29.09.2014

Zur Auslegung eines Kaufangebots "(incl. MwSt.)" an einen nicht umsatzsteuerpflichtigen Versicherungsnehmer

Der nach A.2.7.1 a Buchst. b AKB 2010 anzurechnende Restwert des versicherten Fahrzeuges ist der Betrag, der dem Versicherungsnehmer bei der Veräußerung am Ende verbleibt. Unterliegt er beim Fahrzeugverkauf der Umsatzsteuerpflicht, stellt lediglich der ihm nach Abführung der Umsatzsteuer an das Finanzamt verbleibende Nettokaufpreis den anzurechnenden Restwert dar; ist er nicht umsatzsteuerpflichtig, erübrigt sich eine Unterscheidung, denn dann ist allein der Betrag, den der Versicherungsnehmer als Kaufpreis tatsächlich erlösen kann, anzurechnen.

BGH 10.9.2014, IV ZR 379/13
Der Sachverhalt:
Die Parteien streiten über den Restwert eines unfallgeschädigten Kraftfahrzeugs. Der Kläger hielt für seinen Pkw bei der Beklagten eine Vollkaskoversicherung nach Maßgabe der Allgemeinen Bedingungen für die Kfz-Versicherung, Stand 1.1.2010 (AKB 2010).
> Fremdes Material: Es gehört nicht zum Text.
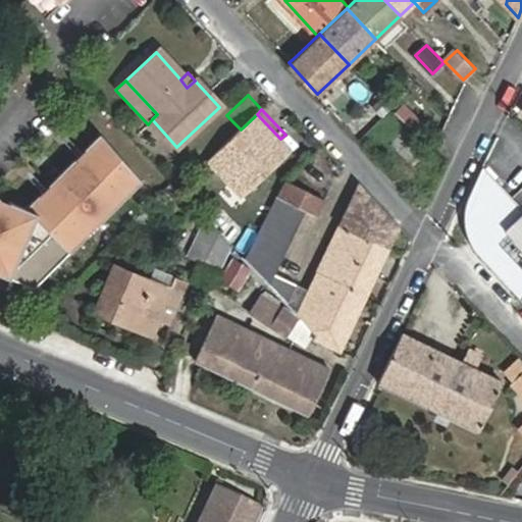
[(257,114),(241,129),(263,155),(280,139),(257,114)]
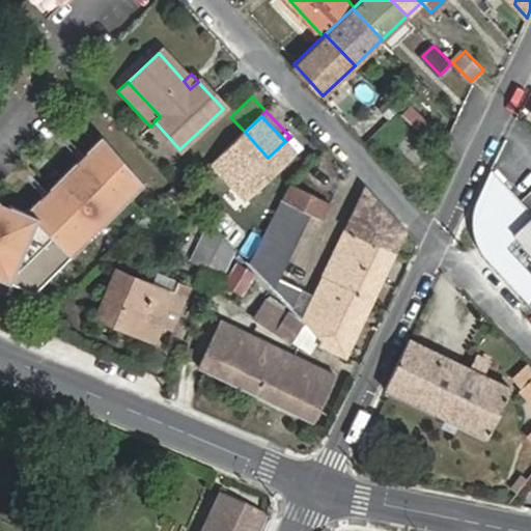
[(245,132),(230,117),(202,143),(217,159),(245,132)]
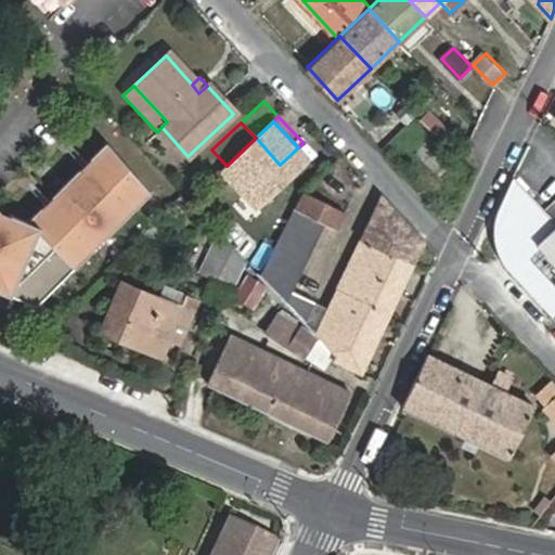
[(256,138),(227,166),(236,177),(250,192),(280,165),(256,138)]
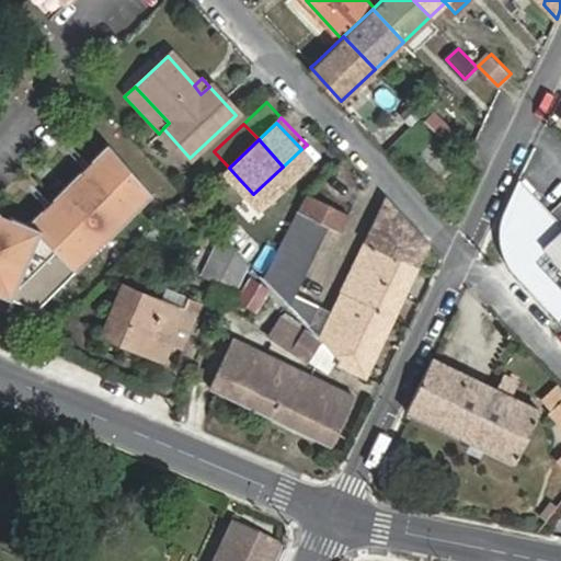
[(12,209),(0,238),(0,287),(41,304),(158,192),(111,141),(94,157),(101,163),(88,174),(82,168),(55,194),(60,201),(48,213),(42,206),(31,217),(12,209)]
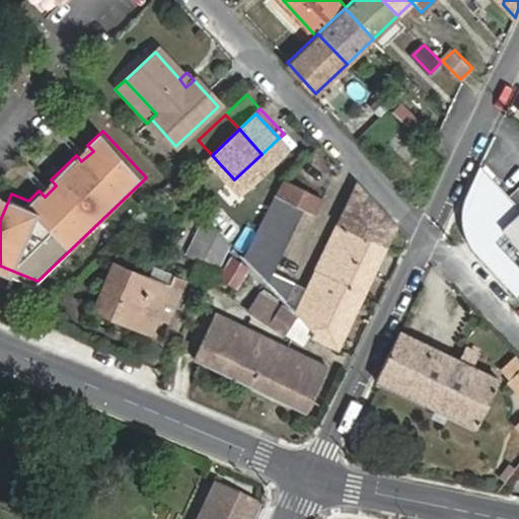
[(93,151),(87,145),(76,155),(81,161),(93,151)]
Nach einer Unfallschadenmeldung gelangte ein von ihr in Auftrag gegebenes Gutachten zu dem Ergebnis, die voraussichtlichen Reparaturkosten überstiegen den Wiederbeschaffungswert des Fahrzeugs.

Für diesen Fall ist unter A.2.7.1 a AKB 2010 u.a. bestimmt:

"Wird das Fahrzeug beschädigt, zahlen wir die für die Reparatur erforderlichen Kosten bis zu folgenden Obergrenzen:

  • a) Wird das Fahrzeug vollständig und fachgerecht repariert, zahlen wir die hierfür erforderlichen Kosten bis zur Höhe des Wiederbeschaffungswerts nach A.2.6.6.
  • b) Wird das Fahrzeug nicht, nicht vollständig oder nicht fachgerecht repariert, zahlen wir die erforderlichen Kosten einer vollständigen Reparatur bis zur Höhe des um den Restwert verminderten Wiederbeschaffungswerts (siehe A.2.6.6 und A.2.6.7)."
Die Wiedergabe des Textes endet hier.